Asked by Cuyahoga County Common Pleas Judge Eileen Gallagher if he was pleading not guilty by reason of insanity to an 85-count indictment, the soft-spoken Sowell responded, "Yes, your honour."
Sowell was indicted on Tuesday on charges that include murder, rape, assault and corpse abuse. He is accused of murdering 11 women and attack three others who survived. He could get the death penalty if convicted of any of the killings.
The prosecutor asked for US$14 million bond - $1 million for each victim - but the judge ordered him jailed without bond. He has been held in an isolation cell at the county jail.
Sowell's court-appointed defence attorney, Brian McGraw, attended the arraignment but said later he didn't know if he would continue to handle the case and couldn't comment.
Assistant Cuyahoga County Prosecutor Richard Bombik said outside court that the insanity plea wouldn't affect the state's case and said he was confident Sowell would be ruled competent to stand trial.
An insanity defence requires a finding that the person suffers from a severe mental illness and cannot distinguish between right and wrong. "I think he will fail miserably on both accounts," Bombik said.
When his defence team is settled, psychiatric testing is likely. The issue will be handled by the trial judge beginning with a pretrial hearing on Monday.
Authorities have said Sowell lured vulnerable women, typically homeless or living alone and with drug or alcohol addictions, to his home and attacked them.

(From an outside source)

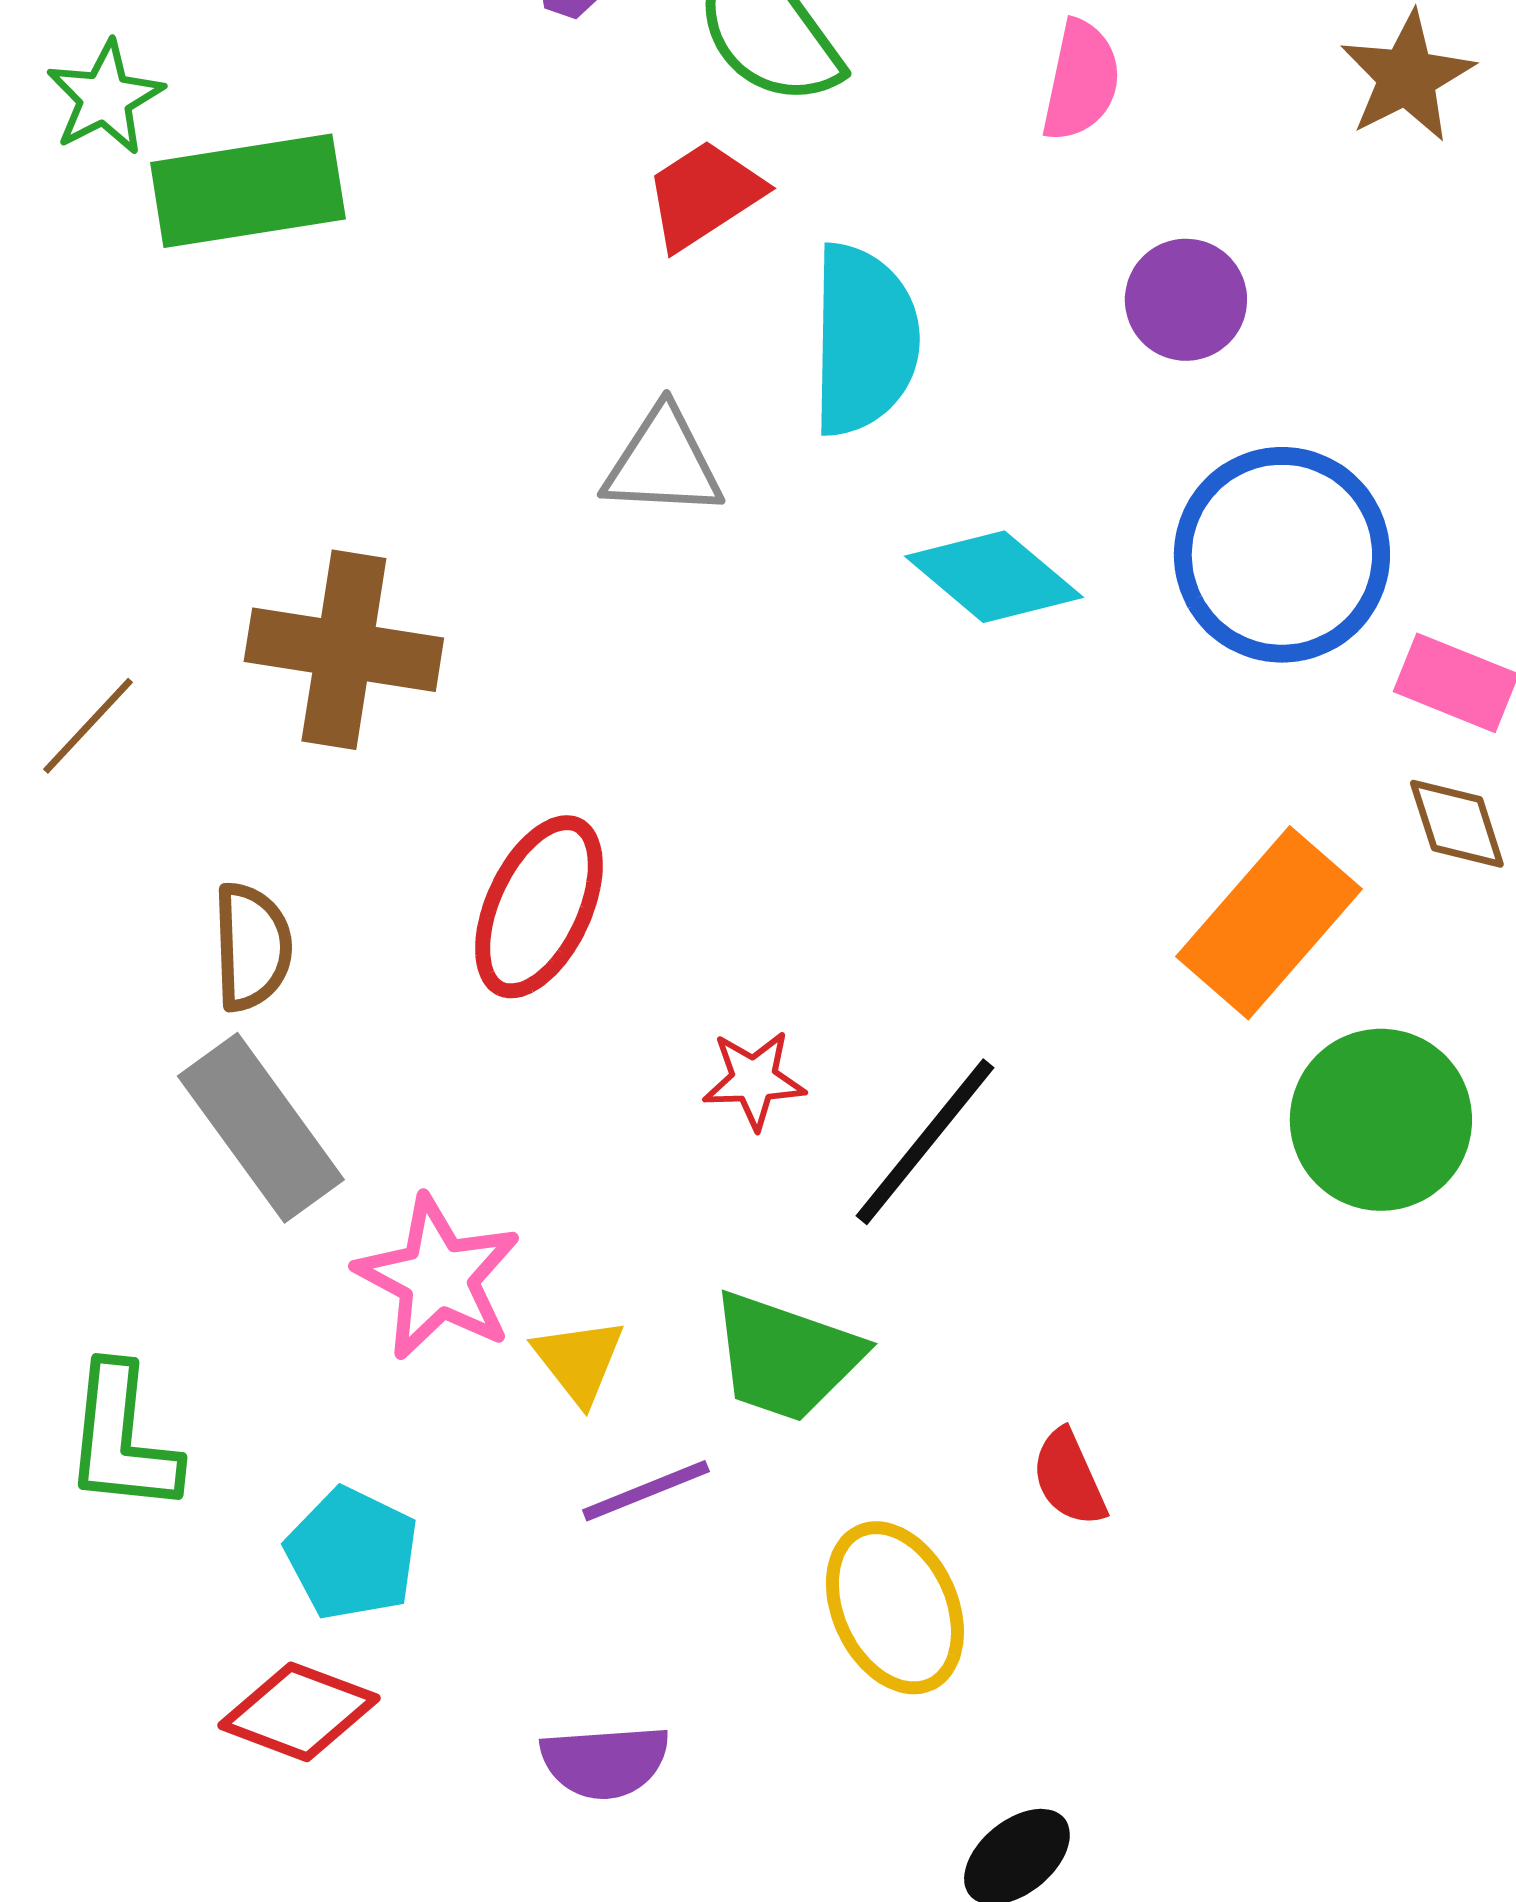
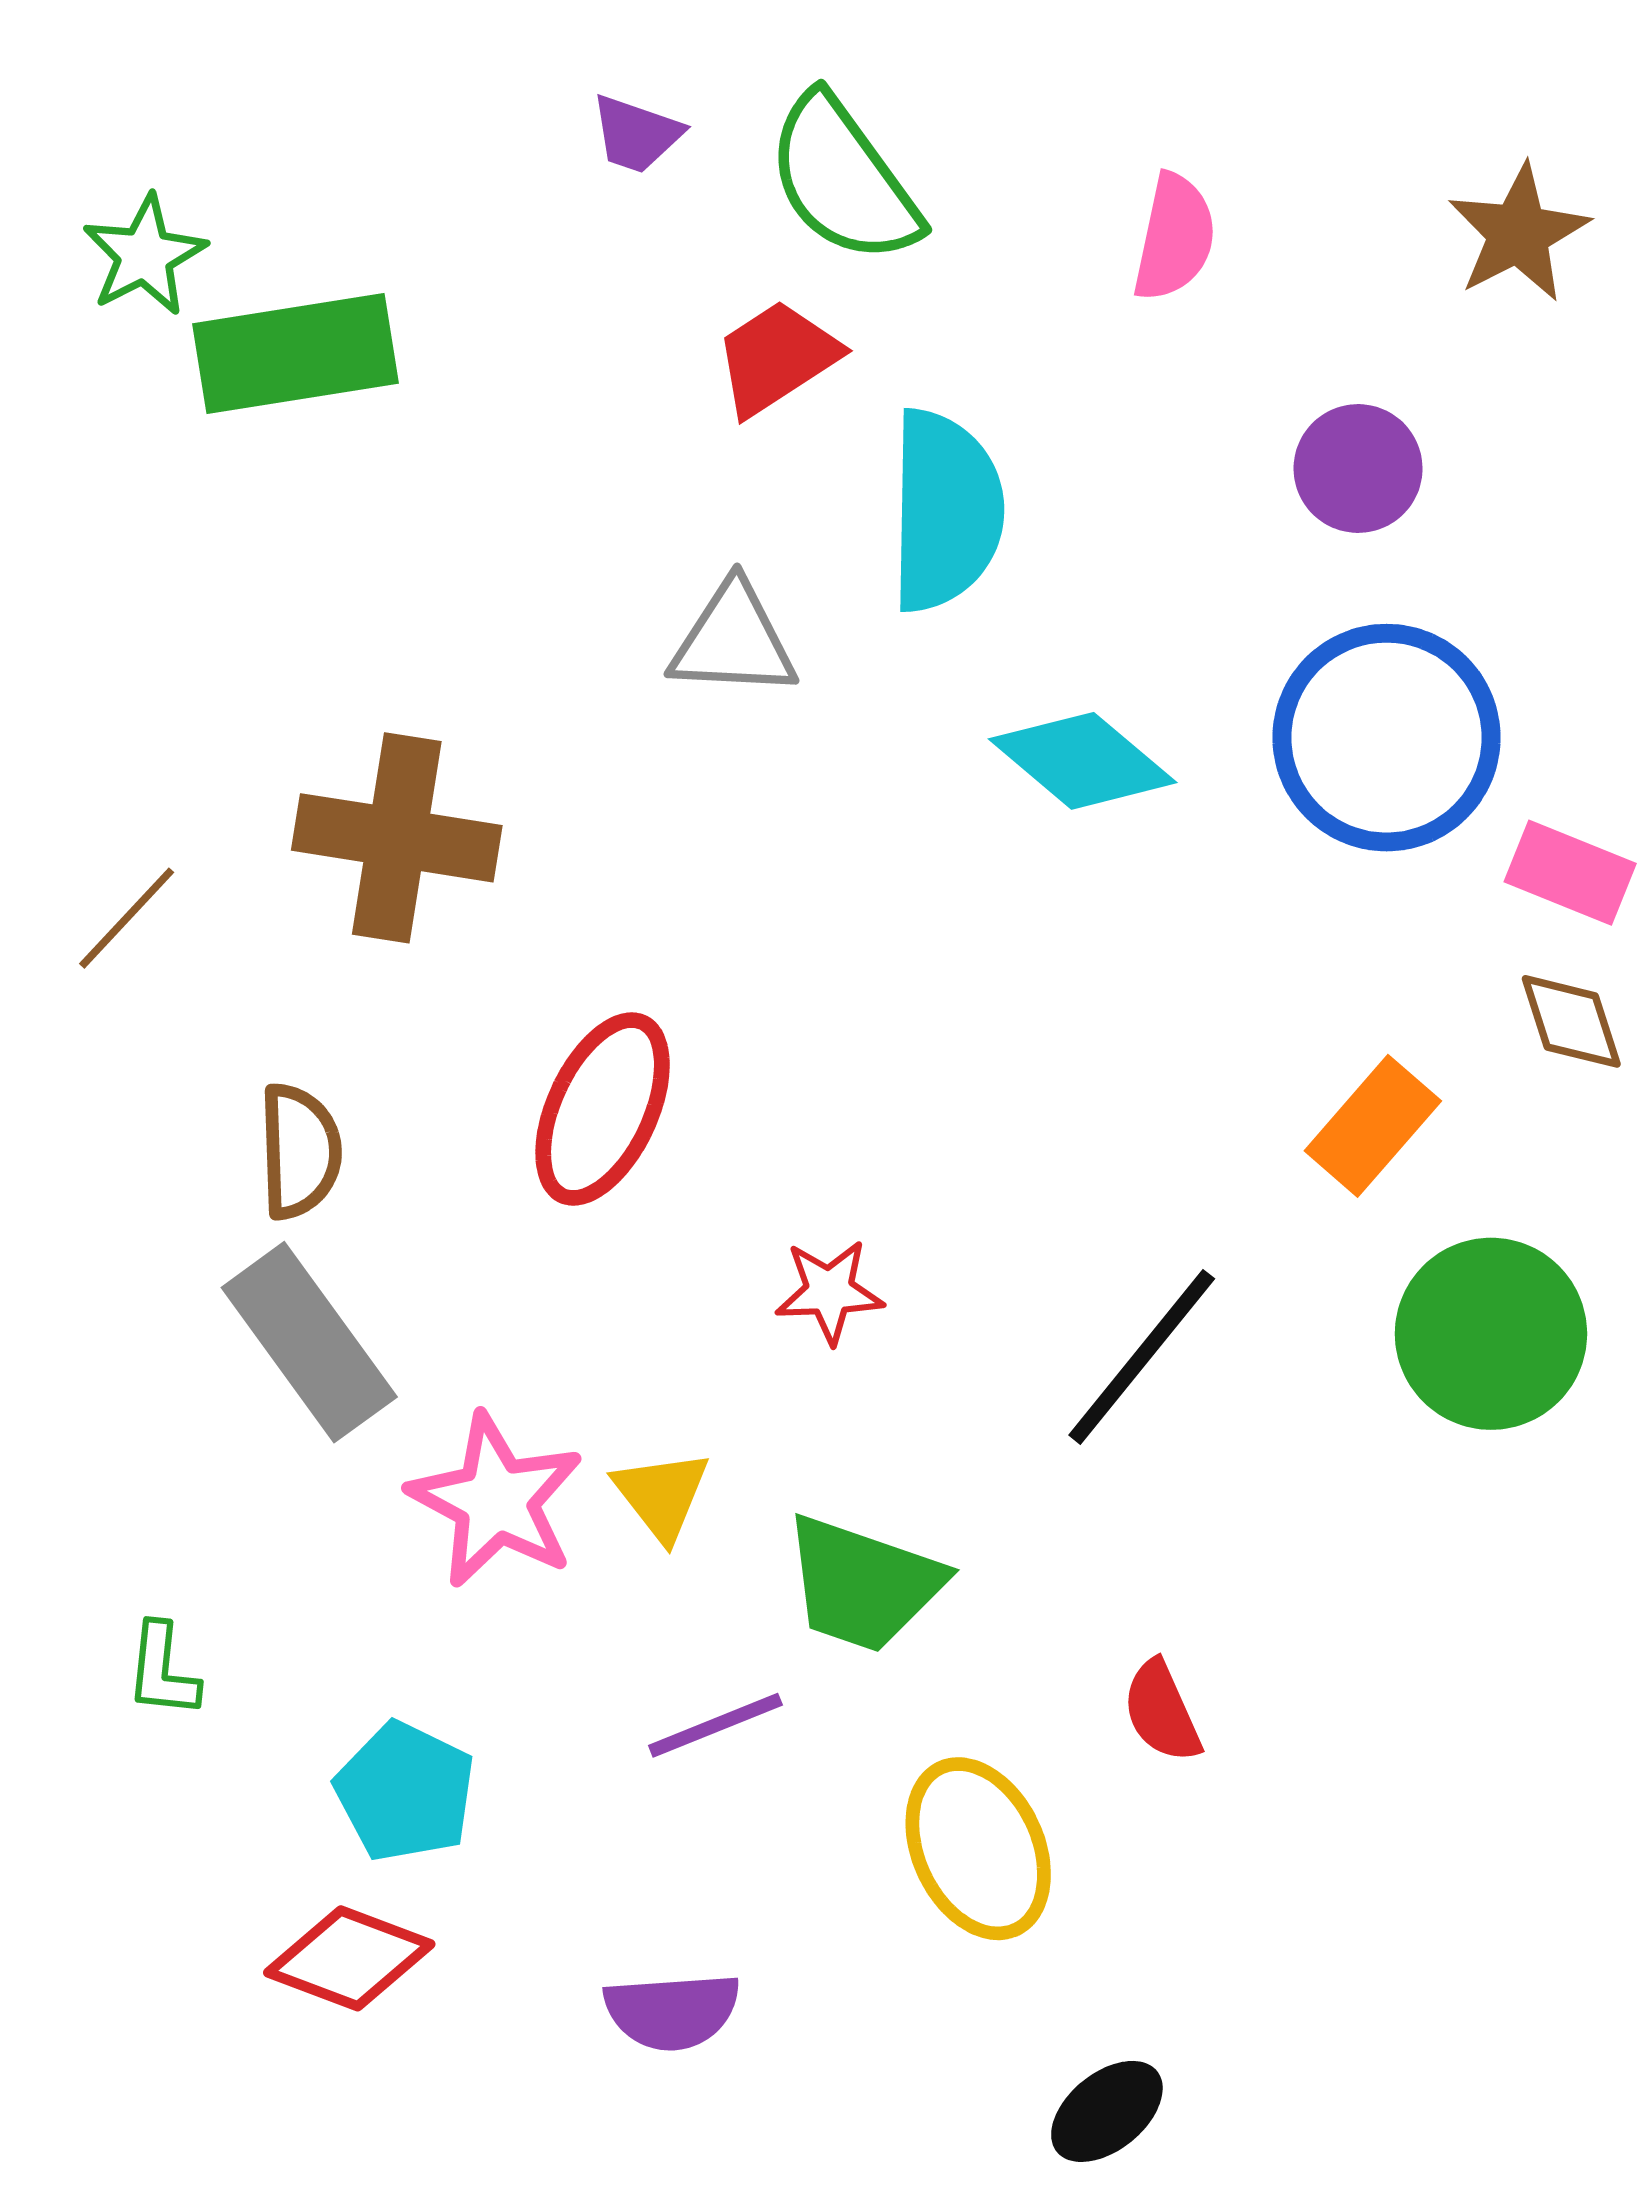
purple circle: (1186, 300) -> (1358, 469), moved
orange rectangle: (1269, 923) -> (1373, 1126), size x0.7
black line: (925, 1142) -> (1142, 1357), moved
yellow triangle: (579, 1361) -> (662, 1495), moved
green L-shape: (122, 1439) -> (162, 1670), size x0.6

Of the 11 alleged victims, all black women, 10 have been identified. The remains of 10 women and a skull were found in his home and buried in the yard.
A search of Sowell's former home on Wednesday turned up no new bodies, the FBI said.
Agents using cadaver dogs spent hours looking inside and outside the East Cleveland house where Sowell lived before going to prison for 15 years for a 1989 attempted rape.
They took some items, but FBI spokesman Scott Wilson declined to identify what they were and said there were no plans to resume the search.
The renewed search, Wilson said, was part of a wider FBI investigation into the Sowell case, including previously reported plans to search outside the Cleveland area in states he lived while in the military.
Sowell served in the Marines from 1978-85 with assignments at in South Carolina, North Carolina, California and Okinawa, Japan.